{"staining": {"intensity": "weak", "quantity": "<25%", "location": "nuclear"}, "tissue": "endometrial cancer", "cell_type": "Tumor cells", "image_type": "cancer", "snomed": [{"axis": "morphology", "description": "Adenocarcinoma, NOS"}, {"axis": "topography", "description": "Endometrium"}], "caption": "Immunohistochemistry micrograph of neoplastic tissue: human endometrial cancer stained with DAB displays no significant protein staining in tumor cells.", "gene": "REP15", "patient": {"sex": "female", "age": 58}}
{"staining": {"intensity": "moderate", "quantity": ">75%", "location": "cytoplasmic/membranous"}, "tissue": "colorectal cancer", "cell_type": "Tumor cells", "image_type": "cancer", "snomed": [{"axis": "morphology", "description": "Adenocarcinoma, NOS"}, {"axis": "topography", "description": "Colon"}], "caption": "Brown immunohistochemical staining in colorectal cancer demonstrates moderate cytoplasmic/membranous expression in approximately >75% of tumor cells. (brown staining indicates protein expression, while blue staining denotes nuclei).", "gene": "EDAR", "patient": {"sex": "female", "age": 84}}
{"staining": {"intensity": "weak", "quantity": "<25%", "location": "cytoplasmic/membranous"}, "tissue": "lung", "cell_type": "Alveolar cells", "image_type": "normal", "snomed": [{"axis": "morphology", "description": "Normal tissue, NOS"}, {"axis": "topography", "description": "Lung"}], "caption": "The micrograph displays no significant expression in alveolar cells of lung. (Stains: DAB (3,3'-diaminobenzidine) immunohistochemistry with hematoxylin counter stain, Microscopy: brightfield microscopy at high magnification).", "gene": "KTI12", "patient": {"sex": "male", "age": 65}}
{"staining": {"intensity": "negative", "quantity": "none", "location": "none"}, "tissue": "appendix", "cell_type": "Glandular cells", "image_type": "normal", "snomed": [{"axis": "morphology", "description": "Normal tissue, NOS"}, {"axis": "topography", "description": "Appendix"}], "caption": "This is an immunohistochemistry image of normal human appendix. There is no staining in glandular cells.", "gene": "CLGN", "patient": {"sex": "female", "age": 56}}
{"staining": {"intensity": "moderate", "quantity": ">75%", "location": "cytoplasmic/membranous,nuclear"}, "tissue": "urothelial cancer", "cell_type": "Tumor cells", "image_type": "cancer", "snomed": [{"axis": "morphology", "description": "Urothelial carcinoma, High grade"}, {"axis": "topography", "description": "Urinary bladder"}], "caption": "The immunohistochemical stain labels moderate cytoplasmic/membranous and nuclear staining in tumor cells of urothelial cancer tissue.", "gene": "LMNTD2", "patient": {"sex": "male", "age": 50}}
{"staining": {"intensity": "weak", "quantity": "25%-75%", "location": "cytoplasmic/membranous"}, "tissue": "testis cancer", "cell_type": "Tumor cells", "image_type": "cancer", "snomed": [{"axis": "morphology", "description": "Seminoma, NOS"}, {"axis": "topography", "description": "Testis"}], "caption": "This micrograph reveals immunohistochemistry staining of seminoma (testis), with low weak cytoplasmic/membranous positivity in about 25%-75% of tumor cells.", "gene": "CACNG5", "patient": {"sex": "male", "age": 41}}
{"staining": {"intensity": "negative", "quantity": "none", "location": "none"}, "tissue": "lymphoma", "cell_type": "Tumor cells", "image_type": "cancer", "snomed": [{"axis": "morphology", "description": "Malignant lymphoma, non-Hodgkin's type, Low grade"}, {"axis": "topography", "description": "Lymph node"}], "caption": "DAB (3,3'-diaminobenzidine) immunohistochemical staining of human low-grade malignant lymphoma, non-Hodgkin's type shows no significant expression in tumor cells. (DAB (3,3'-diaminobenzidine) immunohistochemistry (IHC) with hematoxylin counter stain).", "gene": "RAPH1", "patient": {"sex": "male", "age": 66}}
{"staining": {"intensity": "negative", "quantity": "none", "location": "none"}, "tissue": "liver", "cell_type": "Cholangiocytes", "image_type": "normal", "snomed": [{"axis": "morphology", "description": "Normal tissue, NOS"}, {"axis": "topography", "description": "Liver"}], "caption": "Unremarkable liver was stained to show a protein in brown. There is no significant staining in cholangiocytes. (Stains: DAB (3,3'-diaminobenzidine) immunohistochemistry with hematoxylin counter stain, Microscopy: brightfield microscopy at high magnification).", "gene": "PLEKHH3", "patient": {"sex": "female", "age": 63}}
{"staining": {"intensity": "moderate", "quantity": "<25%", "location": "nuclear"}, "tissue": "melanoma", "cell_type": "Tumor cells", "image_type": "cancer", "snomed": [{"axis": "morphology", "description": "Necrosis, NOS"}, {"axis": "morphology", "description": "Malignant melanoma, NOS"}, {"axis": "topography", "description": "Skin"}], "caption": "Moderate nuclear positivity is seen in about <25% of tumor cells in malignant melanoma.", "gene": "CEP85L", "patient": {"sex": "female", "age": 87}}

## Work request
What you output must be the lines from the opening of the material above up to and including the line with "immunohistochemical staining in", reproduced exactly.

## Finished exercise
{"staining": {"intensity": "weak", "quantity": "<25%", "location": "nuclear"}, "tissue": "endometrial cancer", "cell_type": "Tumor cells", "image_type": "cancer", "snomed": [{"axis": "morphology", "description": "Adenocarcinoma, NOS"}, {"axis": "topography", "description": "Endometrium"}], "caption": "Immunohistochemistry micrograph of neoplastic tissue: human endometrial cancer stained with DAB displays no significant protein staining in tumor cells.", "gene": "REP15", "patient": {"sex": "female", "age": 58}}
{"staining": {"intensity": "moderate", "quantity": ">75%", "location": "cytoplasmic/membranous"}, "tissue": "colorectal cancer", "cell_type": "Tumor cells", "image_type": "cancer", "snomed": [{"axis": "morphology", "description": "Adenocarcinoma, NOS"}, {"axis": "topography", "description": "Colon"}], "caption": "Brown immunohistochemical staining in colorectal cancer demonstrates moderate cytoplasmic/membranous expression in approximately >75% of tumor cells. (brown staining indicates protein expression, while blue staining denotes nuclei).", "gene": "EDAR", "patient": {"sex": "female", "age": 84}}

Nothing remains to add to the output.